AI Role in Education
|
Guest Article
Using AI to Facilitate Self-Regulated Learning (Kevin Gregorio)
Kevin Gregorio | LinkedIn
Guest Writer
Jun 24, 2024
Kevin Gregorio is the Director of Learning Services at St. Joseph’s Preparatory School in Philadelphia. Currently pursuing a PhD in Educational Psychology from The Philadelphia College of Osteopathic Medicine, Gregorio is passionate about and actively researching retrieval practice as a means of more effective learning. Ever since the Prep partnered with Flint in February 2024, Kevin has seen the ability of teachers to use Flint to encourage positive student outcomes and for students to use Flint to drive their own learning and leverage the perks of retrieval practice.
Retrieval fosters retention
AI for student-driven practice
Recently, however, my work in the classroom with Artificial Intelligence (AI) has given me hope. When first introduced to me in an Ed Psych graduate program, my professor encouraged us to experiment with AI as a self-testing tool. Chat GPT 3.5 proved invaluable in its ability to generate novel problems for me to test myself with (in accordance with the Retrieval literature) along with ample feedback and corrections when I struggled (also in accordance with the literature!).
Since then, a number of AI tools have made their way into schools and classrooms across the country. I’ve attended a number of conferences and talks where teachers outline how they’ve used Chat GPT and Large Language Models (LLMs) like it in their classroom; Khan Academy has implemented an AI tutor called Khanmigo; other tools like MagicSchool’s AI has a whole host of amazing tools and resources (especially for teachers!); Quizlet has incorporated two really impressive AI features, namely Q-chat and magic notes; and, most recently in my own experience, a tool called Flint.

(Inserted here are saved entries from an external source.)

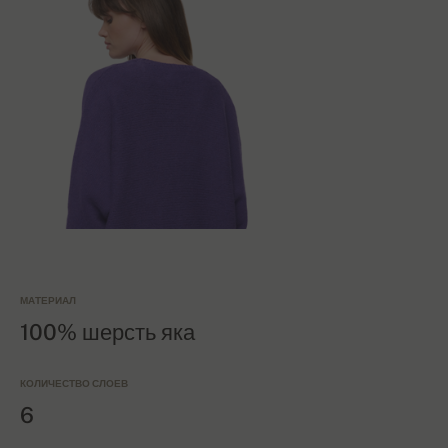
МАТЕРИАЛ
100% шерсть яка
КОЛИЧЕСТВО СЛОЕВ
6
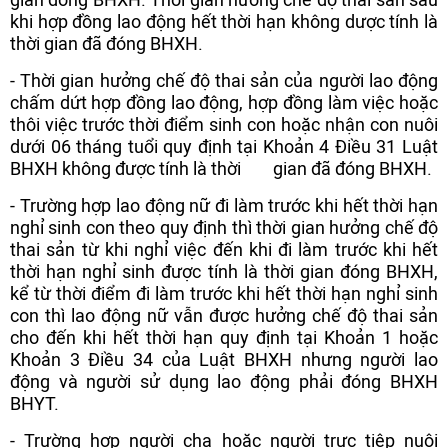
khi hợp đồng lao động hết thời hạn không dược tính là
thời gian đã đóng BHXH.
- Thời gian hưởng chế độ thai sản của người lao động
chấm dứt hợp đồng lao động, hợp đồng làm việc hoặc
thôi việc trước thời điểm sinh con hoặc nhận con nuôi
dưới 06 tháng tuổi quy định tại Khoản 4 Điều 31 Luật
BHXH không được tính là thời gian đã đóng BHXH.
- Trường hợp lao động nữ đi làm trước khi hết thời hạn
nghỉ sinh con theo quy định thì thời gian hưởng chế độ
thai sản từ khi nghỉ việc đến khi đi làm trước khi hết
thời hạn nghỉ sinh được tính là thời gian đóng BHXH,
kể từ thời điểm đi làm trước khi hết thời hạn nghỉ sinh
con thì lao động nữ vẫn được hưởng chế độ thai sản
cho đến khi hết thời hạn quy định tại Khoản 1 hoặc
Khoản 3 Điều 34 của Luật BHXH nhưng người lao
động và người sử dụng lao động phải đóng BHXH
BHYT.
- Trường hợp người cha hoặc người trực tiêp nuôi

While I’ve used and enjoyed all of these tools to some capacity, Flint in particular has stood out. A small start-up based in San Francisco, Flint is marketed as a K-12 AI tool. But having worked with it now for several months, I fear that description belies how profound of an impact I think the tool (and others like it) can make on education as a whole. In large part, because of its ability to facilitate self-regulated learning and Retrieval.
Using Flint to teach retrieval
When I and the teachers I’ve worked with first encountered Flint, we tended to see one obvious application: it’s great for making creative chat-based assignments. It generates the assignment, proposes some rules the AI will follow, proposes entire criteria for grading and feedback, and then, on the back end, gives students and teachers a profile of not only the students’ strengths and weaknesses on the assignment— but it provides a profile of strengths and weaknesses for the whole class. It’s truly profound. Not only does it deliver a highly rich and meaningful activity for the students, it provides actionable insight to the teacher on how to help students develop their strengths and weaknesses. That’s the most obvious application of the tool. But another, perhaps less obvious, application began to dawn on me.
Included in Flint is a “Friendly AI” chatbot designed for students to interact with. At first, I was skeptical of this feature for fear that students would simply use it to go directly to answers— to cheat, effectively. And they definitely did that. Once Flint made it possible for teachers to oversee how students were using the Friendly AI feature, that became apparent. But something else became apparent too. Something far less predictable to me. Students started to use Flint to test themselves. Some started to do it on their own. But many more followed them once I started to encourage it in class. They were finally using Retrieval!
Impact of using Flint’s AI for retrieval
What’s more, Retrieval with generative AI isn’t simply a practice test. It’s far more dynamic—and, I think— effective. An AI chatbot like Flint is able to ask students questions, change the difficulty level upon request, provide feedback and scaffolding, and challenge students to go beyond the rote memorization of facts by forcing them to explain concepts in their own words. Furthermore, it’s available to them 24/7, unlike an actual peer tutor or a teacher. If motivated, and taught to use it effectively, students can use these tools as often as they’d like. In other words, they can take control of their learning.
One student, in particular, became so engaged by Retrieval on Flint that he accredits it with getting him off of academic ineligibility. And his usage on Flint speaks to this. At first, he was only using Flint when specific assignments were given to him, but more and more you can see that he started to use Flint during his free time to test himself on classes he struggled in. In fact, he went from having multiple failing grades to having no grades below a 75% in just a few weeks.
This student’s story, and others like it, is an amazing proof of concept: AI can facilitate meaningful Retrieval and make students self-regulated learners. As a result, Flint, and AI tools like it, give me great hope for the future direction of technology’s role in education.